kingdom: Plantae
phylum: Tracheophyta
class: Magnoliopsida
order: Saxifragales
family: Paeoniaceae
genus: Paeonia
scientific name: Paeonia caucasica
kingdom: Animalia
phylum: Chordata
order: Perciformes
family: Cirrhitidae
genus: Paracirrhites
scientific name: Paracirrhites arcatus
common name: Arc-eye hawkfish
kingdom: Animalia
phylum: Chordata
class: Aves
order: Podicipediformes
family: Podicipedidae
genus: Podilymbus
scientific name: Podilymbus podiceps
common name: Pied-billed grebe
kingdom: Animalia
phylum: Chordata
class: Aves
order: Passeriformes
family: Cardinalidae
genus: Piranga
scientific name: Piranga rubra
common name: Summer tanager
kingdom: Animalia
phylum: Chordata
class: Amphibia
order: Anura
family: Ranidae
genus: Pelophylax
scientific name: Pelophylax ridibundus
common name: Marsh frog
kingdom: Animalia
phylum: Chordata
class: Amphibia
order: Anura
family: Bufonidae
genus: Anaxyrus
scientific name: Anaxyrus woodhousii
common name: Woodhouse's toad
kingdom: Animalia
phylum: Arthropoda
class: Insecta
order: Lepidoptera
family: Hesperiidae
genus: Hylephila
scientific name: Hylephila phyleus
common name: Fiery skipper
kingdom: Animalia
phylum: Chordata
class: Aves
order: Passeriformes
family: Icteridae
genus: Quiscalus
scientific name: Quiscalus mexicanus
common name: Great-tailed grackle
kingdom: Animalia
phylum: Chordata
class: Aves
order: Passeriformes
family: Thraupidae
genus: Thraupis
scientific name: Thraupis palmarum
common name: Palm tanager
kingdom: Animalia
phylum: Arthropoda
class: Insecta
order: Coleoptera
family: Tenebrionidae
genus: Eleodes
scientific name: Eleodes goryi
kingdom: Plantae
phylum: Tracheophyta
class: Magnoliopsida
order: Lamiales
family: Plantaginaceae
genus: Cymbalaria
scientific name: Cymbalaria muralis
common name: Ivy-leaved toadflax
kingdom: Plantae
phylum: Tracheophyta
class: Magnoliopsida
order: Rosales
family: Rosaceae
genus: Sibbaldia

GIVEN REQUEST: Pull out every line of the data above that contains the word "common", and copy each such line in full.

WRITTEN ANSWER:
common name: Arc-eye hawkfish
common name: Pied-billed grebe
common name: Summer tanager
common name: Marsh frog
common name: Woodhouse's toad
common name: Fiery skipper
common name: Great-tailed grackle
common name: Palm tanager
common name: Ivy-leaved toadflax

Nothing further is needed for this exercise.